Start of Document text

# 2 SSD drives in RAID 0 vs 2 Velociraptors in RAID 0



## KBD (Aug 9, 2008)

I'm planning on going RAID 0 soon, and i'm curious to know whether 2 OCZ SSD drives in RAID 0 will outperform 2 Velociraptors in RAID 0. 

I'm thinking of getting these 64GB drives:

http://www.newegg.com/Product/Product.aspx?Item=N82E16820227344

That's $239 after MIR (i think that qualifies as a hot deal, dont you think?), Velociraptors are $289 each right now, so SSDs will cost me a little less. I dont need a lot of GBs, 128GB from 2 OCZ boot drives is enough for me, no sense in getting 600GB that 2 Velociraptors will give me. So which ones will give better performance? I havent seen any benchies yet.


----------



## flclisgreat (Aug 10, 2008)

SSD drives


----------



## KBD (Aug 10, 2008)

Any benchies you can point to? I looked (not very hard though) but didnt see benchies or reviews for the OCZ drives.

Another question comes to mind as well, how would i fit the 2.5" OCZ drive into my 3.5" bay, are there any adaptors for that?


----------



## Widjaja (Aug 10, 2008)

There is a test done on them somewhere but I can't remember where it is.

Apparently the SSD drives are really quick at loading up windows but when it comes to loading in games there is no difference.

In the review they tested the loading times of F.E.A.R between a standard HDD and the SSD.

But I don't remember the tet being done in raid config.


----------



## KBD (Aug 10, 2008)

I finally found some comparisons of the two. Here is a sneak preview done by HotHardware:

http://www.hothardware.com/News/OCZ_Core_Series_SSD_Vs_VelociRaptor_Sneak_Peek/

SSD are def faster, in fact, on some occasions they greatly outpace the WD drives. So i'll be grabbing 2 of these soon.

Still would like to know if there are any adaptors to 3.5" that will allow me to fit these in my bay.


----------



## aCid888* (Aug 19, 2008)

you better be getting Crossfire 4870s or at least a single 4870X2 so you can make it one hell of a beast! 

even a GX2/280GTX in SLI will do too 

oh and i forgot to add that these SSD drives kick ass, they have sustained Read/Write times far exceeding that of normal HDDs...and for the price they are even more of a steal...if you don't need masses of storage space, and you want cool drives that will kick ass for many years to come (i expect, unless some technology is discovered on Mars that revolutionizes the world)


----------

End of Document text
Start of Source information

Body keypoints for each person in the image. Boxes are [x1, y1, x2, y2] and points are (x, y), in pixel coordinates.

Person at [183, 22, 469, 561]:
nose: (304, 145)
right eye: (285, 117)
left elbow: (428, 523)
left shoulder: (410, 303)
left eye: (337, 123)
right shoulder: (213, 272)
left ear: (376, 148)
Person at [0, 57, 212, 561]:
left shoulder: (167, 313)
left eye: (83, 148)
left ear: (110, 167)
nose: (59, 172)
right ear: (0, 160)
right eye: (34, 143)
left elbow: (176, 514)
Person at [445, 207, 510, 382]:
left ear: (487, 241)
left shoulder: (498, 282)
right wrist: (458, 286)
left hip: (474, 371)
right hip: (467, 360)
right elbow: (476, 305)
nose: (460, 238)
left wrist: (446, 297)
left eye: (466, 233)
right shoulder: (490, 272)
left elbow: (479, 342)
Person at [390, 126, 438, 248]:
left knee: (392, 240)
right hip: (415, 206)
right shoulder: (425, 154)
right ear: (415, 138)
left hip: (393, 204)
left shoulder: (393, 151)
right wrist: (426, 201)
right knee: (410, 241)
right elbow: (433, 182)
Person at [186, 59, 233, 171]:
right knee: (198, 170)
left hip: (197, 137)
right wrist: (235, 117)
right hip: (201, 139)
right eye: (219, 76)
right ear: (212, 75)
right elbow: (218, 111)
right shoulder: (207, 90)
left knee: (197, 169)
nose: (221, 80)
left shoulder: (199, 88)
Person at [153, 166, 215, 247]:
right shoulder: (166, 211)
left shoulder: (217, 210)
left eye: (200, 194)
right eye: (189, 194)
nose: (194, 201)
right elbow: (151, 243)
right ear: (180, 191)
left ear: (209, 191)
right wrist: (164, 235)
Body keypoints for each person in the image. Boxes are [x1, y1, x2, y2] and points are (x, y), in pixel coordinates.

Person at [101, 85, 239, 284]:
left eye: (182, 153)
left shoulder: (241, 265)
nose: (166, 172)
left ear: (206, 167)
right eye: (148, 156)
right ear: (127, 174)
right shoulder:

End of Source information
Start of Source information

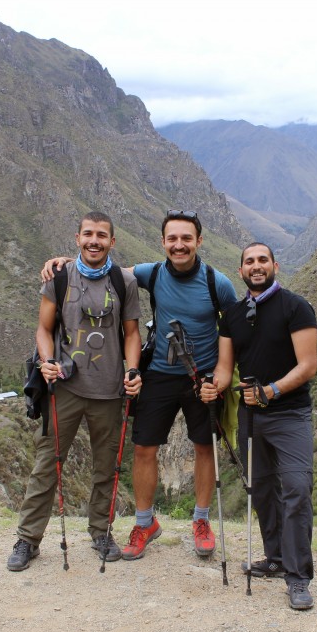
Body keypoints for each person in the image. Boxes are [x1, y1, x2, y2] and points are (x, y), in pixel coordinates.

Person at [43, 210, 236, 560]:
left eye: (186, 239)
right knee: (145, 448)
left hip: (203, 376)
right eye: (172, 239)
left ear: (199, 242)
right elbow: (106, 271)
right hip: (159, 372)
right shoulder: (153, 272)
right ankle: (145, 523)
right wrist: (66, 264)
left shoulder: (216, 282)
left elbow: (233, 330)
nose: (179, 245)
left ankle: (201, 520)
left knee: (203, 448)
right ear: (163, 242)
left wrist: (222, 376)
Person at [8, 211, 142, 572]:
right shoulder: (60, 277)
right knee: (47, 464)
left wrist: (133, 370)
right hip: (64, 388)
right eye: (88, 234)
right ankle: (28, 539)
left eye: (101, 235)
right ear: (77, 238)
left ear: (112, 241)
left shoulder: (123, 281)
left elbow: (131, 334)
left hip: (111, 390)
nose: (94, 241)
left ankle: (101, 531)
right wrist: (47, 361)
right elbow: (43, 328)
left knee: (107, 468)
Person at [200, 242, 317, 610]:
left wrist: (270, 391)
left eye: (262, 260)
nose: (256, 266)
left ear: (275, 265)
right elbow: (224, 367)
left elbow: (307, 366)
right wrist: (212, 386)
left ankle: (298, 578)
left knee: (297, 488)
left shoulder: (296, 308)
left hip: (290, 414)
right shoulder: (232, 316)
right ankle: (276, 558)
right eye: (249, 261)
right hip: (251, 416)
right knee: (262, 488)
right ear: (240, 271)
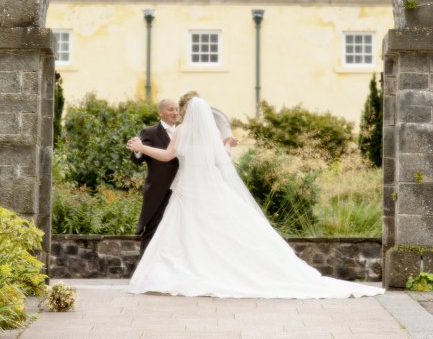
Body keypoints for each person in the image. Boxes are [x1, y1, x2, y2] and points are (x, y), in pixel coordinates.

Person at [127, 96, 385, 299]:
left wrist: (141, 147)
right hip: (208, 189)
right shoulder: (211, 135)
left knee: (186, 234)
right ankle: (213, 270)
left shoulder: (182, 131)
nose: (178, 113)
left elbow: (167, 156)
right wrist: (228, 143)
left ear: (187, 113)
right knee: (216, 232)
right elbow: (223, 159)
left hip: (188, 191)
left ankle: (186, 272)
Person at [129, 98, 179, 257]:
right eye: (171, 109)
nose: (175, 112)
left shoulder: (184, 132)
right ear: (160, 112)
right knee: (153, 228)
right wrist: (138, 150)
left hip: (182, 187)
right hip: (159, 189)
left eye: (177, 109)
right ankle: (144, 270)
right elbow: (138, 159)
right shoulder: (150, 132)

End of Source information

Exercise: From the SSD versus Velociraptor RAID thread above, copy everything from "I finally found" down to "(Aug 19, 2008)", word for word.

Written response:
I finally found some comparisons of the two. Here is a sneak preview done by HotHardware:

http://www.hothardware.com/News/OCZ_Core_Series_SSD_Vs_VelociRaptor_Sneak_Peek/

SSD are def faster, in fact, on some occasions they greatly outpace the WD drives. So i'll be grabbing 2 of these soon.

Still would like to know if there are any adaptors to 3.5" that will allow me to fit these in my bay.


----------



## aCid888* (Aug 19, 2008)